--- PROVIDED DATA ---
==*==

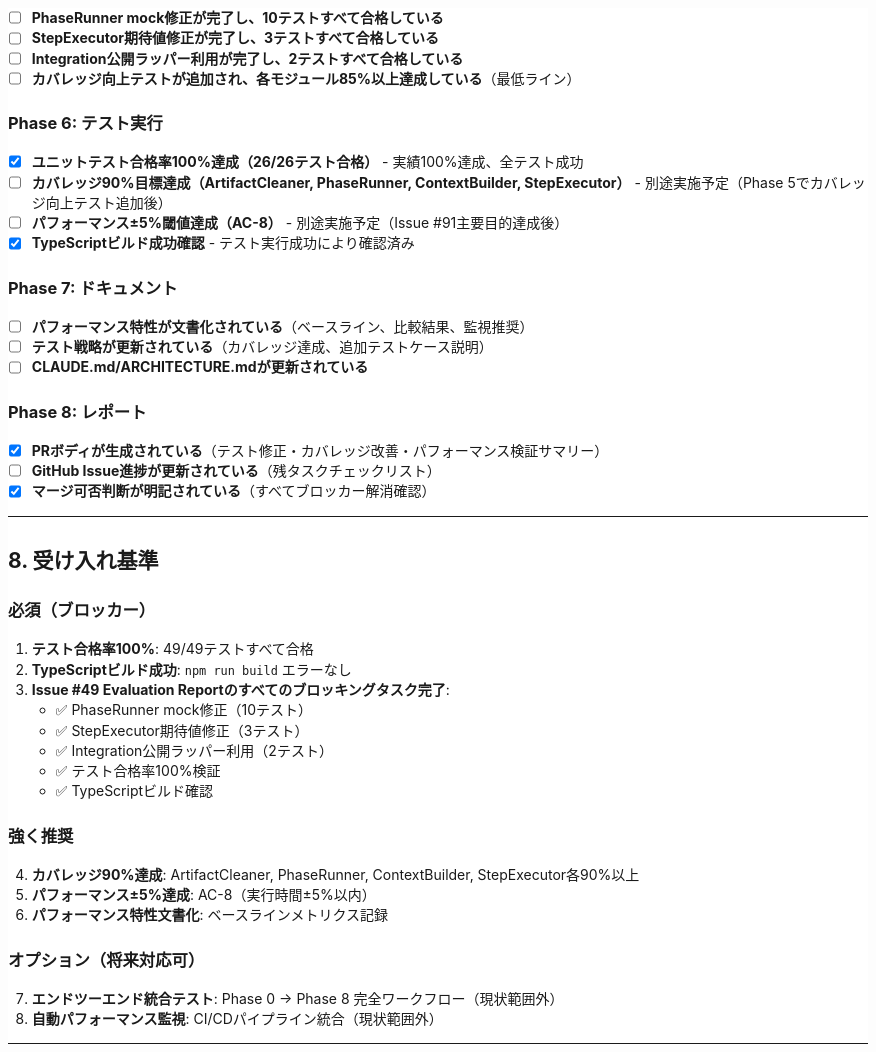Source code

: - [ ] **PhaseRunner mock修正が完了し、10テストすべて合格している**
- [ ] **StepExecutor期待値修正が完了し、3テストすべて合格している**
- [ ] **Integration公開ラッパー利用が完了し、2テストすべて合格している**
- [ ] **カバレッジ向上テストが追加され、各モジュール85%以上達成している**（最低ライン）

### Phase 6: テスト実行

- [x] **ユニットテスト合格率100%達成（26/26テスト合格）** - 実績100%達成、全テスト成功
- [ ] **カバレッジ90%目標達成（ArtifactCleaner, PhaseRunner, ContextBuilder, StepExecutor）** - 別途実施予定（Phase 5でカバレッジ向上テスト追加後）
- [ ] **パフォーマンス±5%閾値達成（AC-8）** - 別途実施予定（Issue #91主要目的達成後）
- [x] **TypeScriptビルド成功確認** - テスト実行成功により確認済み

### Phase 7: ドキュメント

- [ ] **パフォーマンス特性が文書化されている**（ベースライン、比較結果、監視推奨）
- [ ] **テスト戦略が更新されている**（カバレッジ達成、追加テストケース説明）
- [ ] **CLAUDE.md/ARCHITECTURE.mdが更新されている**

### Phase 8: レポート

- [x] **PRボディが生成されている**（テスト修正・カバレッジ改善・パフォーマンス検証サマリー）
- [ ] **GitHub Issue進捗が更新されている**（残タスクチェックリスト）
- [x] **マージ可否判断が明記されている**（すべてブロッカー解消確認）

---

## 8. 受け入れ基準

### 必須（ブロッカー）

1. **テスト合格率100%**: 49/49テストすべて合格
2. **TypeScriptビルド成功**: `npm run build` エラーなし
3. **Issue #49 Evaluation Reportのすべてのブロッキングタスク完了**:
   - ✅ PhaseRunner mock修正（10テスト）
   - ✅ StepExecutor期待値修正（3テスト）
   - ✅ Integration公開ラッパー利用（2テスト）
   - ✅ テスト合格率100%検証
   - ✅ TypeScriptビルド確認

### 強く推奨

4. **カバレッジ90%達成**: ArtifactCleaner, PhaseRunner, ContextBuilder, StepExecutor各90%以上
5. **パフォーマンス±5%達成**: AC-8（実行時間±5%以内）
6. **パフォーマンス特性文書化**: ベースラインメトリクス記録

### オプション（将来対応可）

7. **エンドツーエンド統合テスト**: Phase 0 → Phase 8 完全ワークフロー（現状範囲外）
8. **自動パフォーマンス監視**: CI/CDパイプライン統合（現状範囲外）

---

==*==

--- INSTRUCTION ---
Reproduce word for word the material above, starting with the line that has "### Phase 7: ドキュメント" and stopping after the line that has "- [ ] **GitHub Issue進捗が更新されている**（残タスクチェックリスト）".

--- TASK ANSWER ---
### Phase 7: ドキュメント

- [ ] **パフォーマンス特性が文書化されている**（ベースライン、比較結果、監視推奨）
- [ ] **テスト戦略が更新されている**（カバレッジ達成、追加テストケース説明）
- [ ] **CLAUDE.md/ARCHITECTURE.mdが更新されている**

### Phase 8: レポート

- [x] **PRボディが生成されている**（テスト修正・カバレッジ改善・パフォーマンス検証サマリー）
- [ ] **GitHub Issue進捗が更新されている**（残タスクチェックリスト）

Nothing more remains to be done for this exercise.